_Activity_: All of the records are to be reproduced exactly.
═════ Source material
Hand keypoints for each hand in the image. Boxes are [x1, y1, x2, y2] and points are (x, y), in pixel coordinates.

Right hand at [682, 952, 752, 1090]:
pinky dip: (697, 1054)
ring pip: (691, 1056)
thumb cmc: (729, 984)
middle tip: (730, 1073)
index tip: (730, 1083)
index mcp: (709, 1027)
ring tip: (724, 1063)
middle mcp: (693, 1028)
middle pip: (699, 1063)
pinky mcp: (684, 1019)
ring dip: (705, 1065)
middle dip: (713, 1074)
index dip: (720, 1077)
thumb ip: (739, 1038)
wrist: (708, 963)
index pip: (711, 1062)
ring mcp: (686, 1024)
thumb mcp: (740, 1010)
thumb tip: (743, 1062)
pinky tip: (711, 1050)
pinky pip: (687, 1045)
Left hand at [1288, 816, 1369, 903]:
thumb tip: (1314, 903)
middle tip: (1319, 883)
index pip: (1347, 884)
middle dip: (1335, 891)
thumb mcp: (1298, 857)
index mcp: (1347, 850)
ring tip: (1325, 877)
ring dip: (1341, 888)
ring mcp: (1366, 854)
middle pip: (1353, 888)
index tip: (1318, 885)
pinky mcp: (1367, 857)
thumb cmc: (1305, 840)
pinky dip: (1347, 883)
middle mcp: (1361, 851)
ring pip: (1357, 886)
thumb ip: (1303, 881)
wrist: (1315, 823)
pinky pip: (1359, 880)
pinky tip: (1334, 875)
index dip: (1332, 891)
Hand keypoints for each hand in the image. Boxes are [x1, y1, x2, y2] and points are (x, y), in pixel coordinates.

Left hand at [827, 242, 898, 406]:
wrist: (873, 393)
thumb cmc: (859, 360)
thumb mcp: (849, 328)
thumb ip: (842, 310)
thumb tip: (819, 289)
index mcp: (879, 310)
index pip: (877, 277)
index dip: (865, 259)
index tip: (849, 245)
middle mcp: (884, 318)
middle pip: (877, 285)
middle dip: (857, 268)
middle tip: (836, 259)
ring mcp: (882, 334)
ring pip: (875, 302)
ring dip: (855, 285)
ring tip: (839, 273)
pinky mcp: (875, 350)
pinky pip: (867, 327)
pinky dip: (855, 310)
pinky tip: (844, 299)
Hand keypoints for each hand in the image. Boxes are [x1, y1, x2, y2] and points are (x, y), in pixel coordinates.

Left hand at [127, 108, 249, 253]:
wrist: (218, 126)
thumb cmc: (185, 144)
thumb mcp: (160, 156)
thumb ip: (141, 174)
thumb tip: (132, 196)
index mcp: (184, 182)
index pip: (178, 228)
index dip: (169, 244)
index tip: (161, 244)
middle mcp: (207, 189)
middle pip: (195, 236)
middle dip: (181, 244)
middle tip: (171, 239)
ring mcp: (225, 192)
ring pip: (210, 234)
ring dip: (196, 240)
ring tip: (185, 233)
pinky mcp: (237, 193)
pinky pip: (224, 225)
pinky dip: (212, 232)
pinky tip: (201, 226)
══════════
_Answer for the task_:
Hand keypoints for each hand in the image. Boxes are [x1, y1, x2, y2] and points are (x, y), in pixel coordinates.

Right hand at [682, 952, 752, 1090]:
pinky dip: (697, 1054)
ring pip: (691, 1056)
thumb cmc: (729, 984)
middle tip: (730, 1073)
index tip: (730, 1083)
index mcp: (709, 1027)
ring tip: (724, 1063)
middle mcp: (693, 1028)
middle pip: (699, 1063)
pinky mcp: (684, 1019)
ring dip: (705, 1065)
middle dip: (713, 1074)
index dip: (720, 1077)
thumb ip: (739, 1038)
wrist: (708, 963)
index pip: (711, 1062)
ring mcp: (686, 1024)
thumb mcp: (740, 1010)
thumb tip: (743, 1062)
pinky tip: (711, 1050)
pinky pip: (687, 1045)
Left hand at [1288, 816, 1369, 903]:
thumb tip: (1314, 903)
middle tip: (1319, 883)
index pip: (1347, 884)
middle dip: (1335, 891)
thumb mcp: (1298, 857)
index mcp: (1347, 850)
ring tip: (1325, 877)
ring dip: (1341, 888)
ring mcp: (1366, 854)
middle pip: (1353, 888)
index tip: (1318, 885)
pinky mcp: (1367, 857)
thumb cmc: (1305, 840)
pinky dip: (1347, 883)
middle mcp: (1361, 851)
ring pip: (1357, 886)
thumb ip: (1303, 881)
wrist: (1315, 823)
pinky pip: (1359, 880)
pinky tip: (1334, 875)
index dip: (1332, 891)
Hand keypoints for each hand in the image. Boxes are [x1, y1, x2, y2] and points are (x, y), in pixel coordinates.

Left hand at [827, 242, 898, 406]:
wrist: (873, 393)
thumb cmc: (859, 360)
thumb mcp: (849, 328)
thumb ip: (842, 310)
thumb tip: (819, 289)
index mcp: (879, 310)
index pip: (877, 277)
index dip: (865, 259)
index tip: (849, 245)
middle mcp: (884, 318)
middle pip: (877, 285)
middle dip: (857, 268)
middle tip: (836, 259)
ring mcp: (882, 334)
ring pip: (875, 302)
ring dip: (855, 285)
ring tip: (839, 273)
pinky mcp: (875, 350)
pinky pip: (867, 327)
pinky dip: (855, 310)
pinky tip: (844, 299)
Hand keypoints for each hand in the image. Boxes are [x1, y1, x2, y2] and points are (x, y), in pixel coordinates.

Left hand at [127, 108, 249, 253]:
wrist: (218, 126)
thumb cmc: (185, 144)
thumb mcp: (160, 156)
thumb ip: (141, 174)
thumb tip: (132, 196)
index mcp: (184, 182)
index pip: (178, 228)
index dip: (169, 244)
index tip: (161, 244)
middle mcp: (207, 189)
middle pip: (195, 236)
middle dip: (181, 244)
middle tip: (171, 239)
ring mcp: (225, 192)
ring pip: (210, 234)
ring dip: (196, 240)
ring tip: (185, 233)
pinky mcp: (237, 193)
pinky pip: (224, 225)
pinky dip: (212, 232)
pinky tip: (201, 226)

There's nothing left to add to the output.